2. Parse it with Beautiful Soup.
3. Locate tags, classes, IDs, etc., and extract the desired data.

In [44]:
import requests
from bs4 import BeautifulSoup

def scrape_example():
    url = "https://example.com/"  # A simple, static HTML page
    response = requests.get(url)
    if response.status_code == 200:
        soup = BeautifulSoup(response.text, 'html.parser')
        # Example: Extract the text inside <h1> tag
        h1 = soup.find('h1')
        if h1:
            print("H1 text:", h1.get_text())
        else:
            print("No <h1> found.")
    else:
        print(f"Failed to retrieve page: status {response.status_code}")

# Let's call the function
scrape_example()

H1 text: Example Domain


**Explanation**:
- `BeautifulSoup(response.text, 'html.parser')` will parse HTML content.
- `soup.find('h1')` finds the first `<h1>` element in the document.
- We can also use `soup.find_all(...)` or CSS selectors `soup.select(...)` for more advanced queries.

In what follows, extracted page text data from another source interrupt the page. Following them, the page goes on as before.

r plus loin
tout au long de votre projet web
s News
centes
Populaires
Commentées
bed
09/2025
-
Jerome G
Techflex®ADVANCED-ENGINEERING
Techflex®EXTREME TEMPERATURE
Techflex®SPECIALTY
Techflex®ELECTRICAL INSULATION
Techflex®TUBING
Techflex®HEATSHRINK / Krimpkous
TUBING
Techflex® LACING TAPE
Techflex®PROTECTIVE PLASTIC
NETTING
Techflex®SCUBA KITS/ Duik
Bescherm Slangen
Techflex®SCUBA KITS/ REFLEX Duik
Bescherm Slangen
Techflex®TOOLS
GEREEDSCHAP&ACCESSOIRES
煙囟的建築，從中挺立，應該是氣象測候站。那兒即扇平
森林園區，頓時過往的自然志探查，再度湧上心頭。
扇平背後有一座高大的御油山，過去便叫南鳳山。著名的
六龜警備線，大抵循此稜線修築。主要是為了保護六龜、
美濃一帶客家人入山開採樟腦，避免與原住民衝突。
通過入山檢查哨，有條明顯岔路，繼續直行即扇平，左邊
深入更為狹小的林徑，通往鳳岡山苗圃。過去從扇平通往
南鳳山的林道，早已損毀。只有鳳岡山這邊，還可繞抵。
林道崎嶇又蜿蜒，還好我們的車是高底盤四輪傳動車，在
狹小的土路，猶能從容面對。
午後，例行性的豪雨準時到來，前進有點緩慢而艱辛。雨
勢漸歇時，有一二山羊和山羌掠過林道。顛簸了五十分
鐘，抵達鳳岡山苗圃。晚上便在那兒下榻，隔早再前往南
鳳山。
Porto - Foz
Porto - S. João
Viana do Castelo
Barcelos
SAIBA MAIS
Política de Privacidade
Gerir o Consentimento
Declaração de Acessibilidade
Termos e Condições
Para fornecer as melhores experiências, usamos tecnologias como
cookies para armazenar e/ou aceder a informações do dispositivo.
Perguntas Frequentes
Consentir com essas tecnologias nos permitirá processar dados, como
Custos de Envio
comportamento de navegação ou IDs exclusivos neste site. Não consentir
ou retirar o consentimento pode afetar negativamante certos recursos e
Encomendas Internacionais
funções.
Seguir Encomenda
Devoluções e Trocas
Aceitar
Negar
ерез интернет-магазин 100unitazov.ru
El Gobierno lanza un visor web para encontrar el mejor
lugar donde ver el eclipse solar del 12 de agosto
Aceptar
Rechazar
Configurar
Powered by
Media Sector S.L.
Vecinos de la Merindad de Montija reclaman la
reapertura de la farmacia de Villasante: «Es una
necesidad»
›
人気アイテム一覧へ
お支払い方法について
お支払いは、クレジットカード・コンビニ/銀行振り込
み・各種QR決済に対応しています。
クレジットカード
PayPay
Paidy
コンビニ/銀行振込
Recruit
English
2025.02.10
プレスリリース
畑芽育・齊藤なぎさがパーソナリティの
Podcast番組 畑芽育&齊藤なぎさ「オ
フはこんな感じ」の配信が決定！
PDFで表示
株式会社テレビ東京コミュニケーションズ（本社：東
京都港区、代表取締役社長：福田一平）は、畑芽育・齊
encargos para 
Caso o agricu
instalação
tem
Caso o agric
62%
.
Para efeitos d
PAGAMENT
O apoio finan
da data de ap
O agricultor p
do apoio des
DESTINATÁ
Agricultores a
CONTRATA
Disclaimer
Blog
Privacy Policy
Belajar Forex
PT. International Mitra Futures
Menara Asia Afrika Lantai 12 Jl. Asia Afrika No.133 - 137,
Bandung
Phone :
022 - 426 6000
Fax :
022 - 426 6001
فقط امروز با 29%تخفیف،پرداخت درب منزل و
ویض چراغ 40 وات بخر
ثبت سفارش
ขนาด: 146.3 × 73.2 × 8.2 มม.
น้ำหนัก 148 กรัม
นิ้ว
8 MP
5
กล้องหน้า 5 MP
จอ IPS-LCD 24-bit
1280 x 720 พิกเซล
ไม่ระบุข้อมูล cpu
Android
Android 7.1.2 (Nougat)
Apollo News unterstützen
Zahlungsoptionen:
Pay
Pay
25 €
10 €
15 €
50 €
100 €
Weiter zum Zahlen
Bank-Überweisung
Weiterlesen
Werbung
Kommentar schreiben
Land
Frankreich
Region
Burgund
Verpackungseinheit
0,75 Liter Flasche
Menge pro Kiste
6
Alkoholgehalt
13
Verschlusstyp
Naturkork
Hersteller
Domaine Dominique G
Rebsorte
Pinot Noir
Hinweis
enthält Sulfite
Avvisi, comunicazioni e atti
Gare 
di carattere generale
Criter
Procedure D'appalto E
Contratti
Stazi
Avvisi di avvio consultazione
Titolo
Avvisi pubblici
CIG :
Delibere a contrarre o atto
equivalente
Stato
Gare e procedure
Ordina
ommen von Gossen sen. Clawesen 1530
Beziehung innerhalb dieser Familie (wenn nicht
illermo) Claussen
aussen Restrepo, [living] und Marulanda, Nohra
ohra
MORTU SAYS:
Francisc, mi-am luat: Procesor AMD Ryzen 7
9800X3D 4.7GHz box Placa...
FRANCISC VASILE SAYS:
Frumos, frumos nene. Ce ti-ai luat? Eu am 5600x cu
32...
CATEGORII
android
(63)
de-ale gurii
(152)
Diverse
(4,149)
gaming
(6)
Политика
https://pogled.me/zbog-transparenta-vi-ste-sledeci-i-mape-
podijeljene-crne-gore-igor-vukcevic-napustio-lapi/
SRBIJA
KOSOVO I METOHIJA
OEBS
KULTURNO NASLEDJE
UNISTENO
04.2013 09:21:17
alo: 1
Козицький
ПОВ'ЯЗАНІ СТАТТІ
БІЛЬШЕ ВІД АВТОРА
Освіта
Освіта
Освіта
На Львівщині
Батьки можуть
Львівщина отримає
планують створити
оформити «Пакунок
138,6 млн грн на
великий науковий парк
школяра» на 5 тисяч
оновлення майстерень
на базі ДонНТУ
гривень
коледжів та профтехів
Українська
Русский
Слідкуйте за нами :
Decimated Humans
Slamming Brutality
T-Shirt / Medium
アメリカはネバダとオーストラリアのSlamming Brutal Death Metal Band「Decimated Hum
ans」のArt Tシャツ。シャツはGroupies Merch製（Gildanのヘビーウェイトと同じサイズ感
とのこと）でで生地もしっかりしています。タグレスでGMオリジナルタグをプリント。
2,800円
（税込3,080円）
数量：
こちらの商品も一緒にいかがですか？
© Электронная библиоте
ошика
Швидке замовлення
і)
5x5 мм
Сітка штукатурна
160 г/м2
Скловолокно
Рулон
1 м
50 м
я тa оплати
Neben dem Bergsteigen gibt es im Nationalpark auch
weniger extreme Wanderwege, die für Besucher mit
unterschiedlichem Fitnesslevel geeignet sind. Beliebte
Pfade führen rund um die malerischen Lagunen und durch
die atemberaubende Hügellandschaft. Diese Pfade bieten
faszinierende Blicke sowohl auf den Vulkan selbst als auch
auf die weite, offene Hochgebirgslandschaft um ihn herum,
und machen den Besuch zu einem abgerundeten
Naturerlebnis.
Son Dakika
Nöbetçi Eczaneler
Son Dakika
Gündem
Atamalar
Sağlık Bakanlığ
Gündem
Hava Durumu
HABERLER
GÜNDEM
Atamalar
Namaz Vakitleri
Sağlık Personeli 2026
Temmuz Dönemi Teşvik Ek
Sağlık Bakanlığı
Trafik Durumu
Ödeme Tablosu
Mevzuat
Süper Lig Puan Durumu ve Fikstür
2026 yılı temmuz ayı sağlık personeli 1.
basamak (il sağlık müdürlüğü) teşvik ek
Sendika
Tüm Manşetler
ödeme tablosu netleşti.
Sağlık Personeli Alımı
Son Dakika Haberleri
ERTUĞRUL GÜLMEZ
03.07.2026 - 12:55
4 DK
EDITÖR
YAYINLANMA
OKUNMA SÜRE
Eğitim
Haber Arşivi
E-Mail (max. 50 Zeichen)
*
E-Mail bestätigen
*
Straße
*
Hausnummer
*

### 3.2 Selenium <a name="selenium"></a>

**Selenium** drives a real (or headless) browser, making it suitable for **dynamic** sites where HTML is generated by JavaScript.

**Setup**:
- Install Selenium: `pip install selenium`
- You also need a **WebDriver** (e.g., [ChromeDriver](https://chromedriver.chromium.org/), GeckoDriver for Firefox, etc.)

**Basic Steps**:
1. Download the browser driver (e.g., `chromedriver.exe`).
2. Specify the driver path.
3. Use Selenium to open a browser, navigate, and interact with elements.


In [48]:
from selenium import webdriver
from selenium.webdriver.chrome.service import Service
from selenium.webdriver.common.by import By
import time

def selenium_example():
    # Path to your locally installed ChromeDriver
    # On Windows, e.g.: Service('C:/path/to/chromedriver.exe')
    # On macOS/Linux, e.g.: Service('/usr/local/bin/chromedriver')
    # For demonstration, we keep it generic.
    service = Service("/path/to/chromedriver")
    driver = webdriver.Chrome(service=service)

    try:
        driver.get("https://example.com")
        time.sleep(2)  # Let page load fully

        # Extract the <h1> using Selenium
        element = driver.find_element(By.TAG_NAME, 'h1')
        print("H1 text via Selenium:", element.text)

    finally:
        driver.quit()

# Note: This won't run here if you don't have Selenium properly set up.
# Uncomment the line below after installing selenium & chromedriver.
# selenium_example()

**Explanation**:
- `webdriver.Chrome` launches a Chrome browser (or Chrome in headless mode if configured).
- `driver.get(url)` navigates to a web page.
- You can locate elements using `By.ID`, `By.CSS_SELECTOR`, `By.XPATH`, etc.
- **Selenium** is excellent for websites that rely heavily on JavaScript for content rendering.

# Summary
In this notebook, we covered:

1. **Sockets Programming**: Using the built-in `socket` library for low-level TCP client-server communication.
2. **Working with APIs (REST, GraphQL)**: Using `requests` to make HTTP requests and parse JSON. Demonstrated a GraphQL query example.
3. **Web Scraping**:
    - **Beautiful Soup** for parsing static HTML content.
    - **Selenium** for automating a browser and scraping dynamic web pages.

These are core skills for many **data engineering**, **backend**, and **automation** tasks. Make sure to handle them responsibly (respecting Terms of Service and avoiding heavy loads on servers).